La politique de l’intransigeance fanatique
Tard jeudi soir, peu avant de quitter le square Lafayette en face de la Maison-blanche, deux partisans de Donald Trump sont venus, devant moi, narguer plusieurs dizaines de sympathisants de Black Lives Matter, le mouvement de défense des droits des Noirs. Pas facile de tout comprendre ce que les deux provocateurs criaient à travers leur mégaphone, mais les distorsions tournaient autour de « Rentrez chez vous ! C’est fini ».
C’est le réflexe, après deux semaines de convention politique, que les partis démocrate et républicain souhaiteraient que les Américains aient : conclure que la preuve est accablante, que Donald Trump – selon les démocrates – a si mal géré la pandémie que les 180 000 morts lui sont dus, alors que Joe Biden – pour les républicains – cédera le pays aux extrémistes et aux pillards.
Sombre époque que nous vivons, à les entendre. Trump menace la démocratie ; Biden, les États-unis tels qu’on les connaît. Pas de demi-mesure. Mais si les démocrates ont crié au loup, les républicains, eux, ont sorti l’artillerie lourde.
Pour Jim Jordan, congressman de l’ohio, le quotidien des villes gérées par les démocrates se résume en quelques mots : crimes, violence et règne des masses (« mob rule »). L’avertissement lancé par un autre congressman – Matt Gaetz, de Floride – affole davantage encore : « Les démocrates vous désarmeront, videront les prisons, vous enfermeront chez vous et inviteront MS-13 (un des gangs latino-américains les plus violents) à vivre à côté. »
NON PAS BATTRE, DÉTRUIRE
Les messages des deux campagnes que je reçois – plusieurs fois par jour dans ma boîte de courriels – reflètent cette intransigeance de vues. Avec toutefois une différence de ton époustouflante. Les démocrates dénoncent Trump comme incompétent, menteur et alarmiste. Les républicains
– et plus spécifiquement, Donald Trump et ses proches – tombent vite dans l’insulte et les intentions lugubres.
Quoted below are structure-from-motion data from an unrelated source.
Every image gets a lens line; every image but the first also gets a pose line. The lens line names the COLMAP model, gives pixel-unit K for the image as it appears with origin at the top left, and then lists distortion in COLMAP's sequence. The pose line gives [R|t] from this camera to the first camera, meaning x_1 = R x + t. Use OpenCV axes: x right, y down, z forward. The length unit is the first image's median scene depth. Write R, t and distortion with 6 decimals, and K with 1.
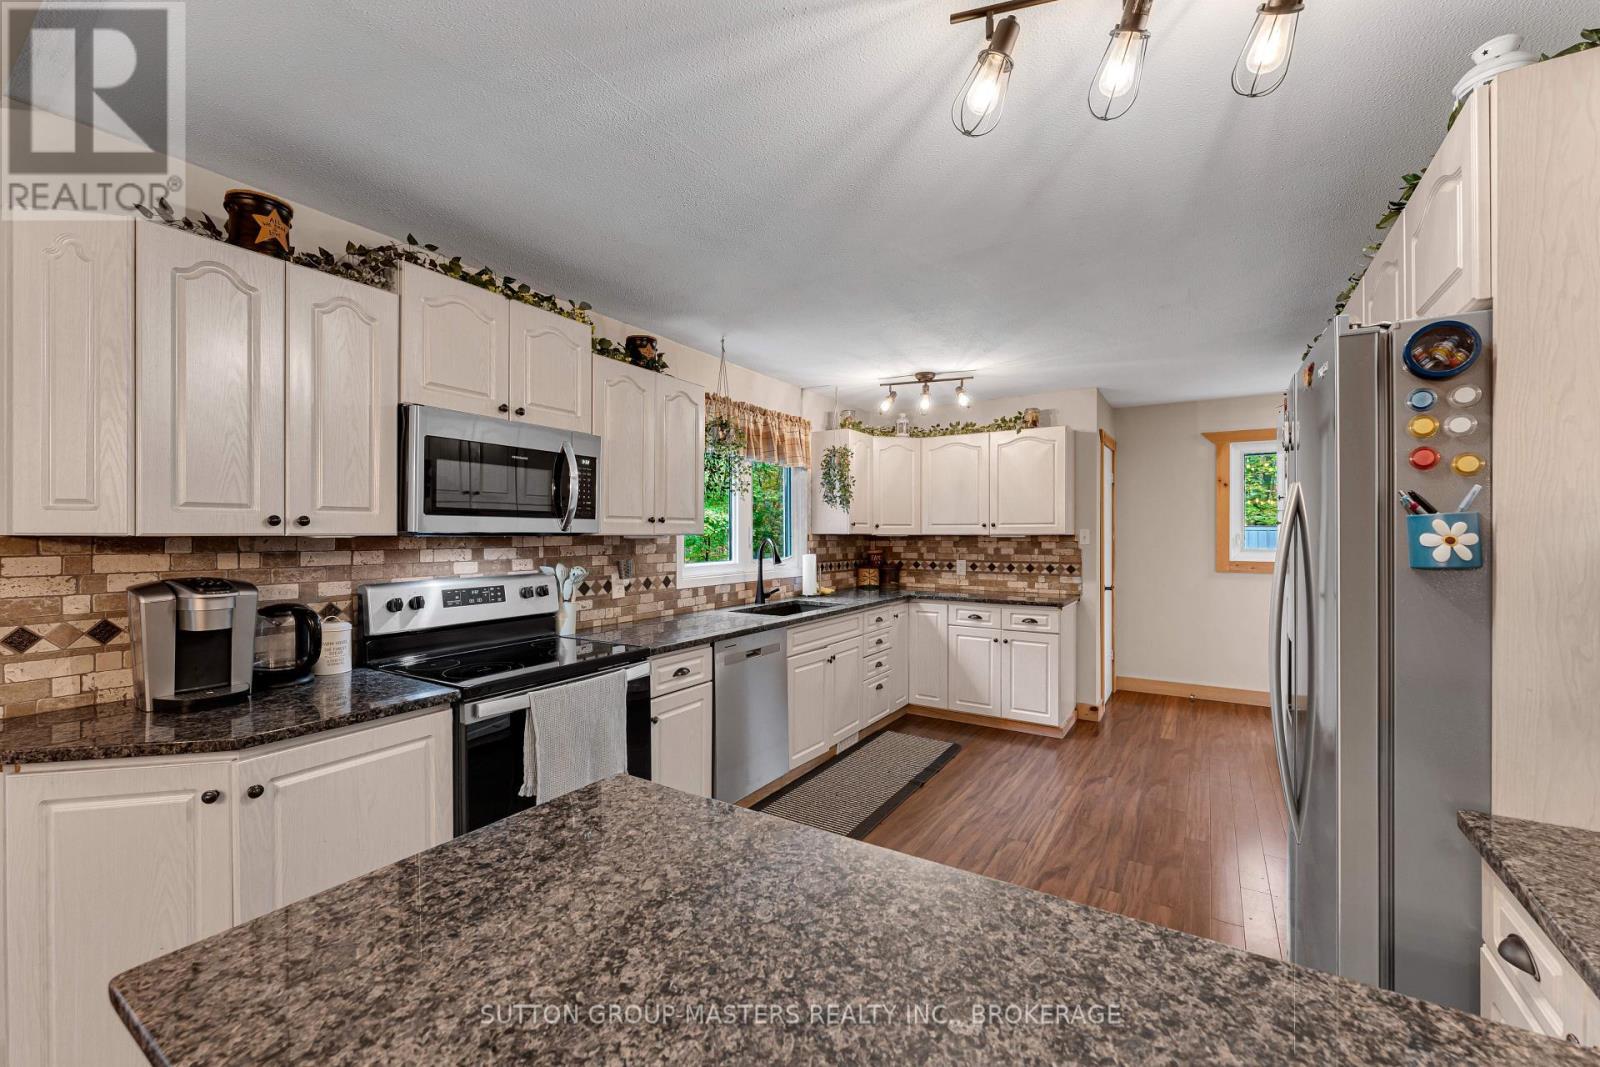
lens RADIAL K [[648.9, 0, 792.3], [0, 648.9, 532.2], [0, 0, 1]] dist [-0.000849, -0.000047]
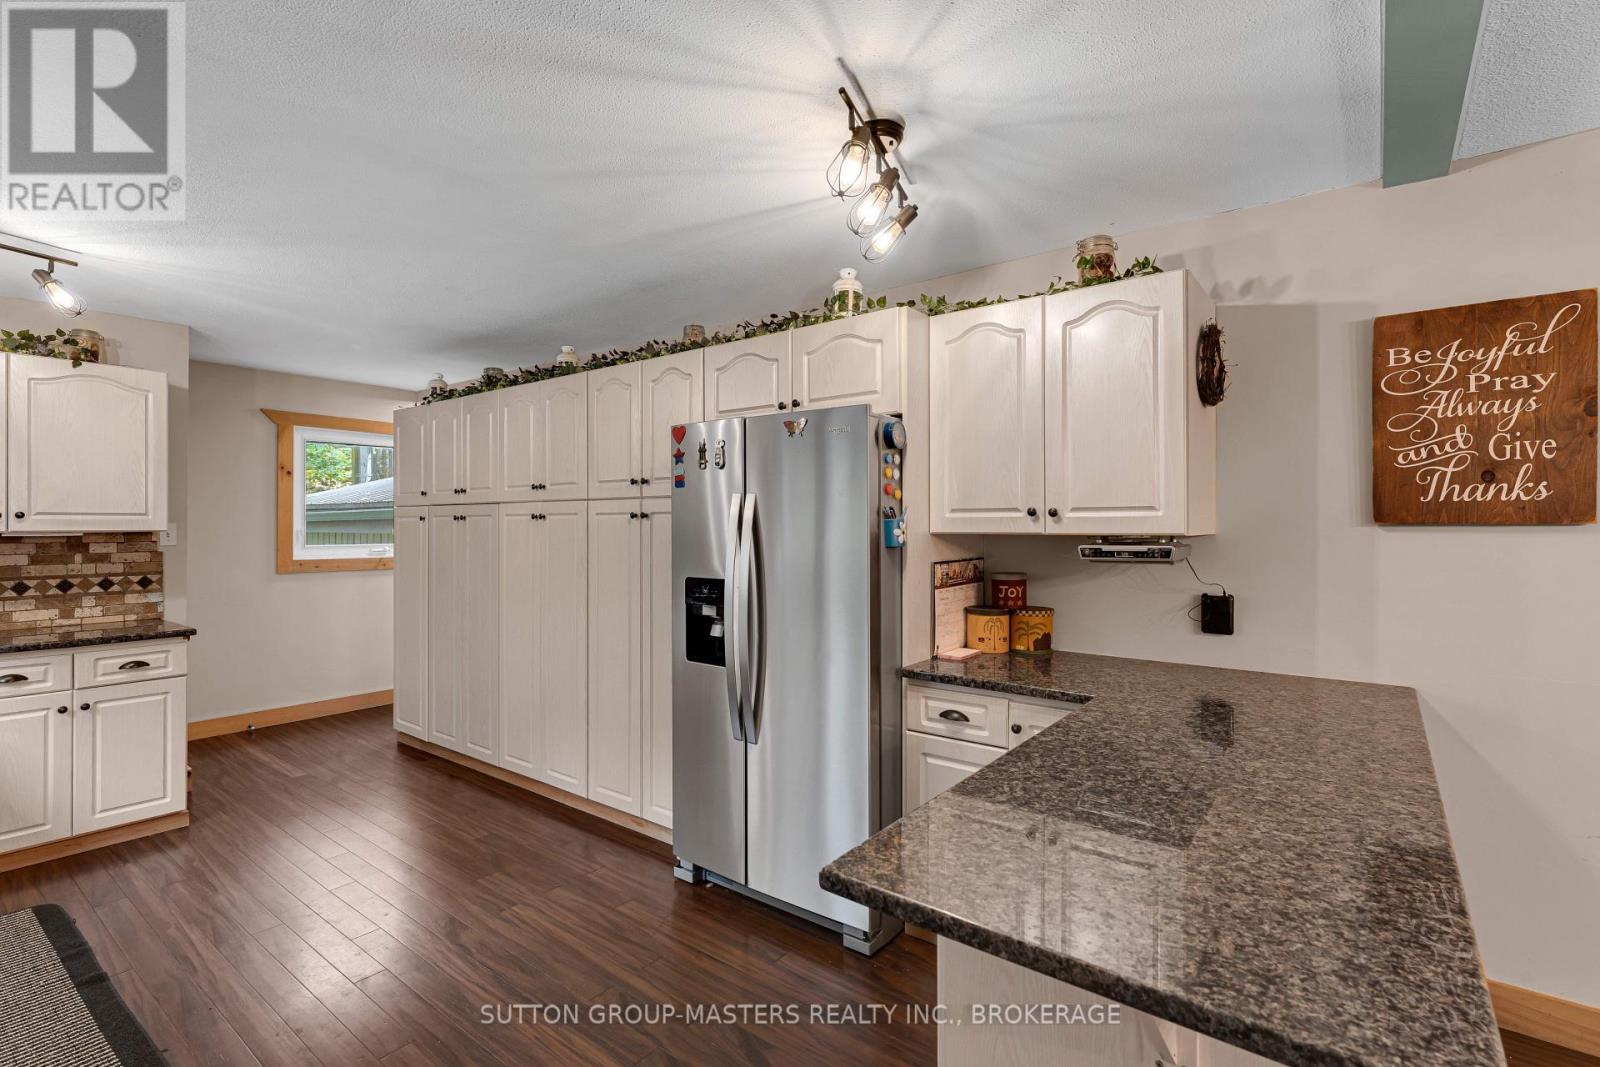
lens RADIAL K [[745.5, 0, 795.6], [0, 745.5, 529.1], [0, 0, 1]] dist [-0.001402, 0.000295]
pose [[0.086768, -0.002342, 0.996226, -0.291959], [-0.000511, 0.999997, 0.002396, -0.000710], [-0.996228, -0.000717, 0.086767, 0.258625]]
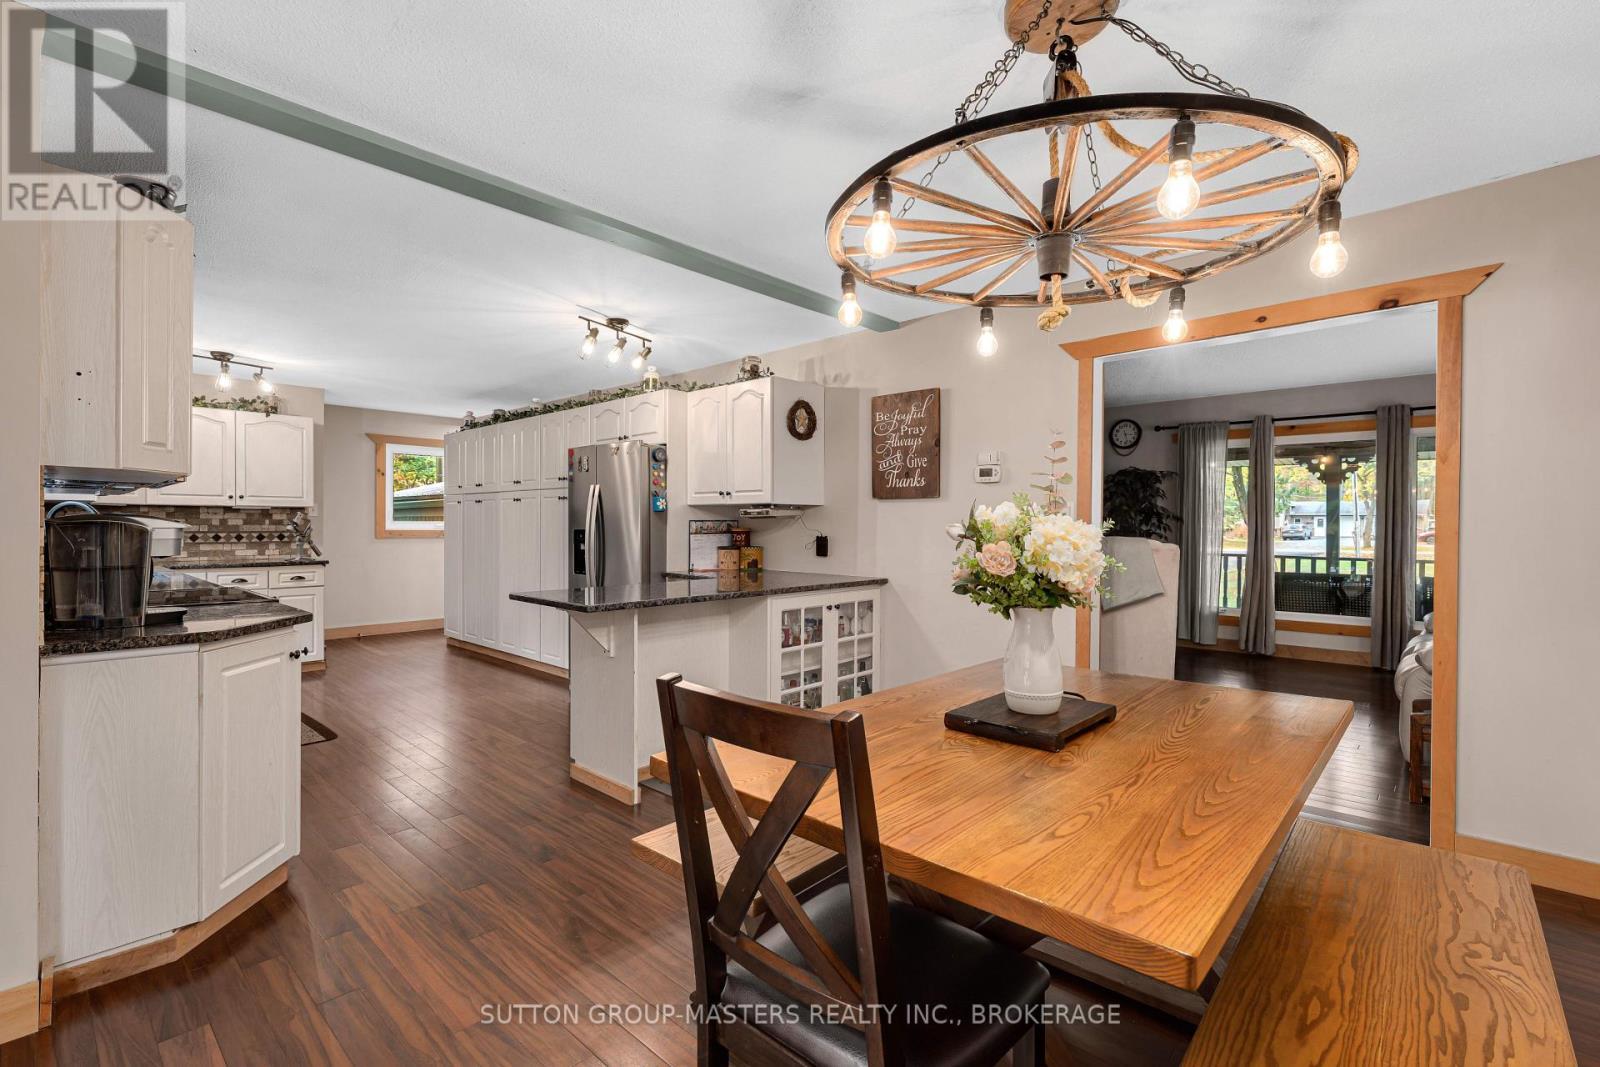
lens RADIAL K [[717.6, 0, 800.0], [0, 717.6, 533.5], [0, 0, 1]] dist [0.000165, -0.000206]
pose [[0.175864, -0.011090, 0.984352, -0.717222], [-0.004817, 0.999915, 0.012126, 0.031306], [-0.984403, -0.006874, 0.175795, -0.135033]]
Aux premières heures de la convention républicaine lundi dernier, un message de Trump clamait que « Slow Joe et Phony Kamala pataugent », ajoutant que le parti démocrate avait tenu « la convention la plus sombre, la plus colérique et la plus déprimante de l’histoire ». Hier matin, un autre courriel sollicitait une contribution financière, parce que « je veux m’assurer que nous détruirons absolument Slow Joe et Phony Kamala »… signé Donald J. Trump, président des États-unis.
EN PENSÉE, EN PAROLE ET EN ACTION
On se demandait si la diabolisation du tandem Biden-harris, en utilisant les troubles et l’insécurité, poussera des paranoïaques à l’action. Difficile de voir autrement ces soi-disant miliciens qui s’organisent pour prétendument défendre la propriété des honnêtes citoyens contre les « émeutiers de gauche ». Avec, pour conséquences tragiques, la mort de deux personnes mardi à Kenosha dans le Wisconsin, apparemment tuées par un jeune amateur d’armes de 17 ans.
La Maison-blanche s’en lave les mains. « Nous ne sommes pas responsables du comportement en privé des gens qui assistent à nos rassemblements. » Pire encore, les commentateurs conservateurs voient un héros chez l’adolescent. Ann Coulter souhaite « en faire son président » ; un internaute de droite lui promet une flopée de « filles conservatrices en chaleur ».
La radicalisation carabinée ! C’est le cas de le dire.
Si les démocrates ont crié au loup, les républicains, eux, ont sorti l’artillerie lourde.